Situations may arise where erroneous information being posted on a site may implicate the author. For instance, faulty instructions on how to self-repair a car may invite lawsuits if a reader relies on it to his detriment. Grounds for lawsuits come from tort law, under the tort of negligence. This means that if you negligently provided information, and the receiver suffered injury, property damage, or economic losses, he may be able to sue you. Although rare, some authors prefer to play safe and rely on disclaimers to insure themselves.
What can a disclaimer do:
- First of all, a disclaimer cannot protect the site owner for death or personal injury caused to the reader due to the information posted on the site.
- A disclaimer can protect the owner for other property or economic losses caused to the reader as long as the terms are reasonable. For more information, refer to the Unfair Contract Terms Act.
So what can you include in a disclaimer? Basically, you can include any term that is reasonable:
- The reader relies on the information provided at his own risk.
- The author is not a professional and is not giving professional advice (if applicable).
- The content posted may be invalid over time, or inaccurate due to human error.
- The author is personally responsible, and is not representing any other organisation.
- Any articles posted are personal views, and are not intended to defame.

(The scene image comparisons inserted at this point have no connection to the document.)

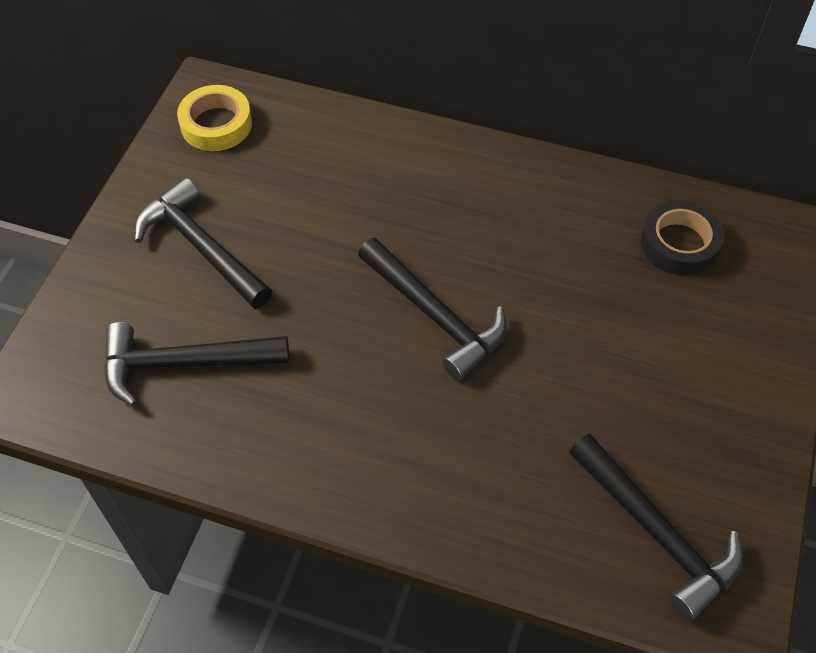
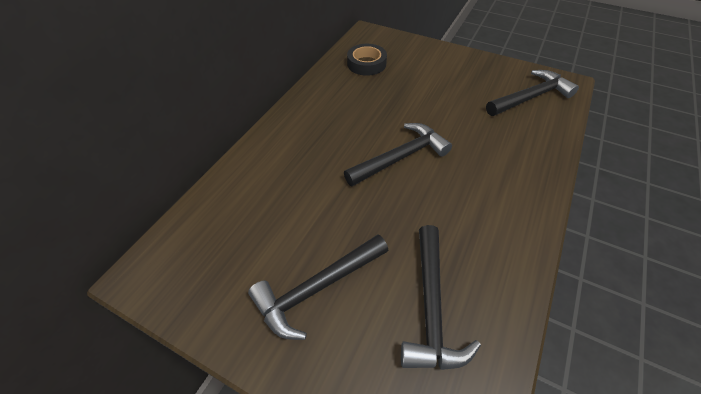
camera: 80 degrees left, 5 degrees down
(216, 124) = (186, 270): yellow tape -> none

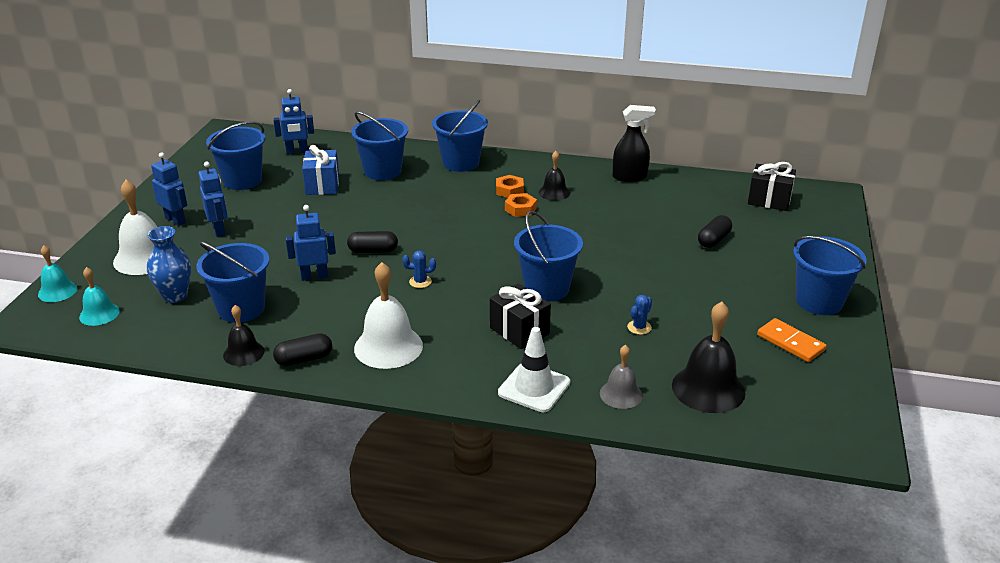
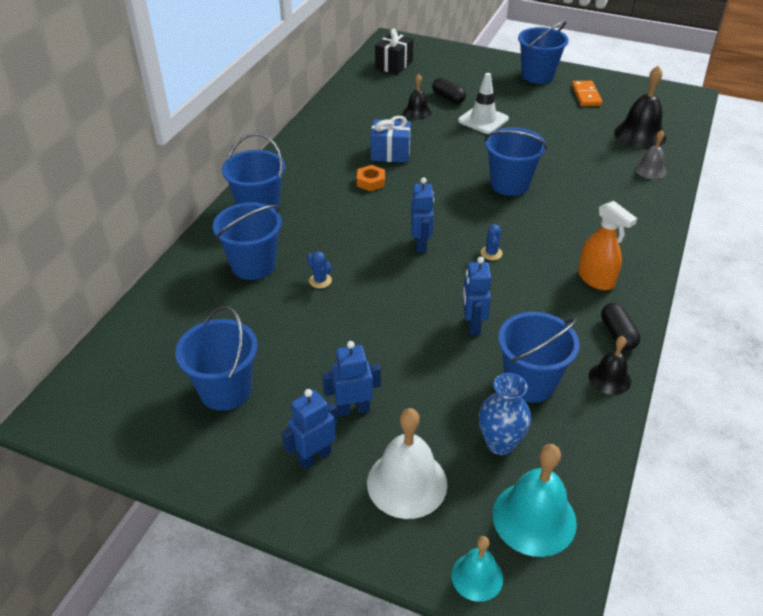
camera: 80 degrees left, 10 degrees up
(99, 314) = (534, 518): turquoise bell -> turquoise bell, size x1.71
(297, 152) = (164, 337): blue robot -> blue robot (421, 244)
(322, 185) = (268, 315): blue gift -> blue gift (390, 153)
(373, 251) = (428, 281): black capsule -> none
(388, 347) = (596, 279): white bell -> orange spray bottle
(509, 190) = (332, 184): orange nut -> none
(519, 331) = (571, 205): black gift -> none
(534, 388) = (647, 207): white traffic cone -> white traffic cone (483, 120)
(554, 192) = (345, 159): black bell -> black bell (417, 112)
(630, 177) = (331, 117): black spray bottle -> none
(639, 327) = (567, 149): blue cactus -> blue cactus (320, 281)
(790, 343) = (586, 95): orange domino -> orange domino turned 60 degrees counterclockwise

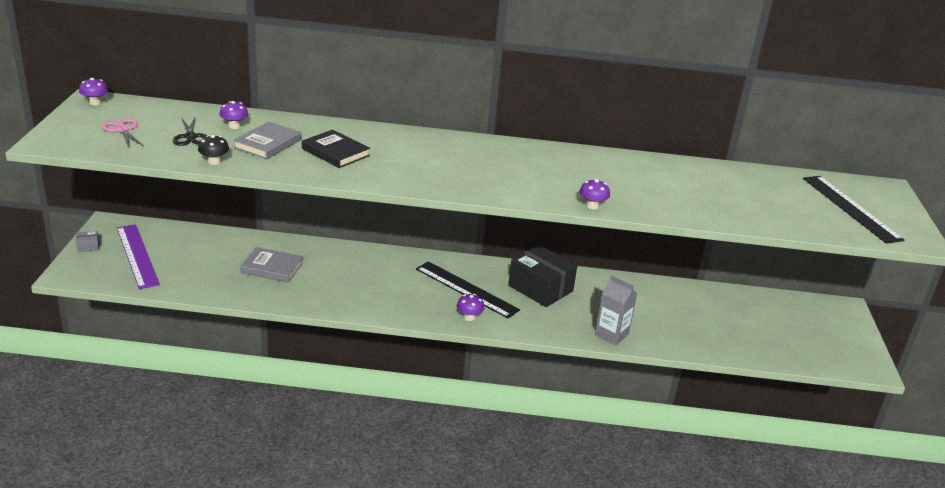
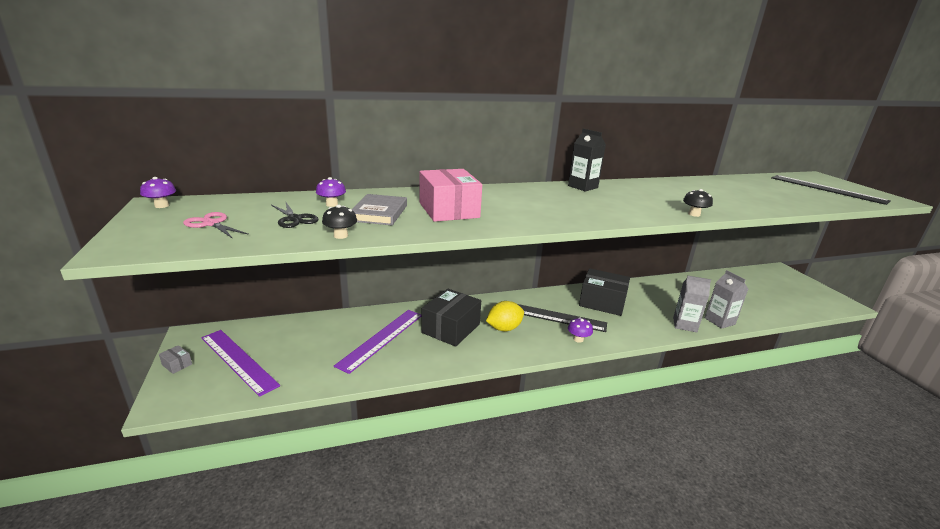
camera: 20 degrees left, 5 degrees down
(88, 246) = (177, 364): grey box -> grey box turned 75 degrees clockwise
(272, 268) = (382, 339): grey book -> purple ruler
(335, 152) = (448, 210): black book -> pink box
(346, 274) = (451, 328): none -> black box
(401, 288) = (504, 328): none -> yellow lemon
(518, 148) = (583, 187): none -> black carton
(592, 206) = (694, 214): purple mushroom -> black mushroom
(661, 342) = (719, 321): none -> grey carton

- The author is not responsible for the comments posted by other readers.
- The issue of copyright and the extent to which users may use the content.
- A limit on payable compensation if the author is found liable.

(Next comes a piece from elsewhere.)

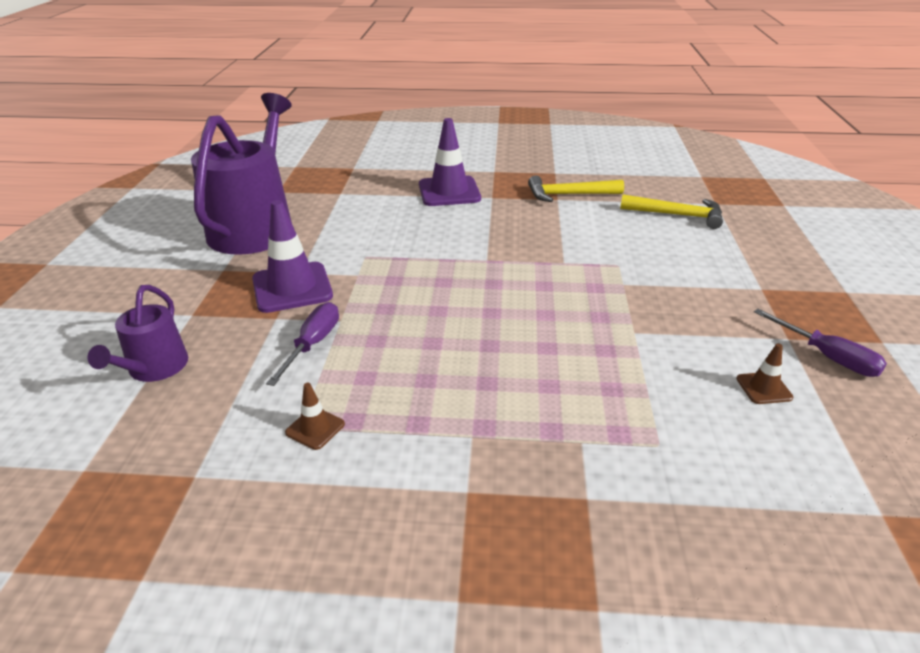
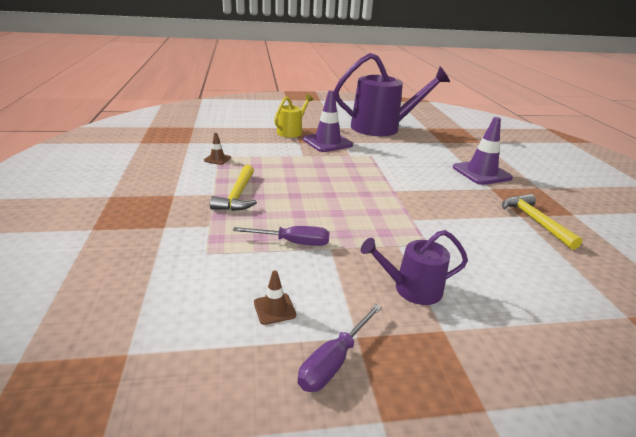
camera: 75 degrees right, 5 degrees down
(154, 368) = (253, 127): purple watering can -> purple watering can (412, 289)
(215, 320) = (291, 131): none -> yellow watering can
(312, 344) = (280, 152): purple screwdriver -> purple screwdriver (293, 242)
(677, 215) = (560, 283): yellow hammer -> yellow hammer (237, 195)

- The blog is governed by Singapore law, just in case a harmless article about cats offends the laws of a country that hates cats.
In addition, a good disclaimer should have the effect that the reader voluntarily assumes the risks of the blog and its articles being faulty. It tells the reader the full extent and nature of risks, and that by using the site, the reader voluntarily consents to run the risk.
Most importantly, the disclaimer must be in a visible portion of your blog, and not written in such fine print that a reasonable man is unable to see it. The best way to write a disclaimer is to emulate another similar website’s disclaimer without plagiarising its entirety.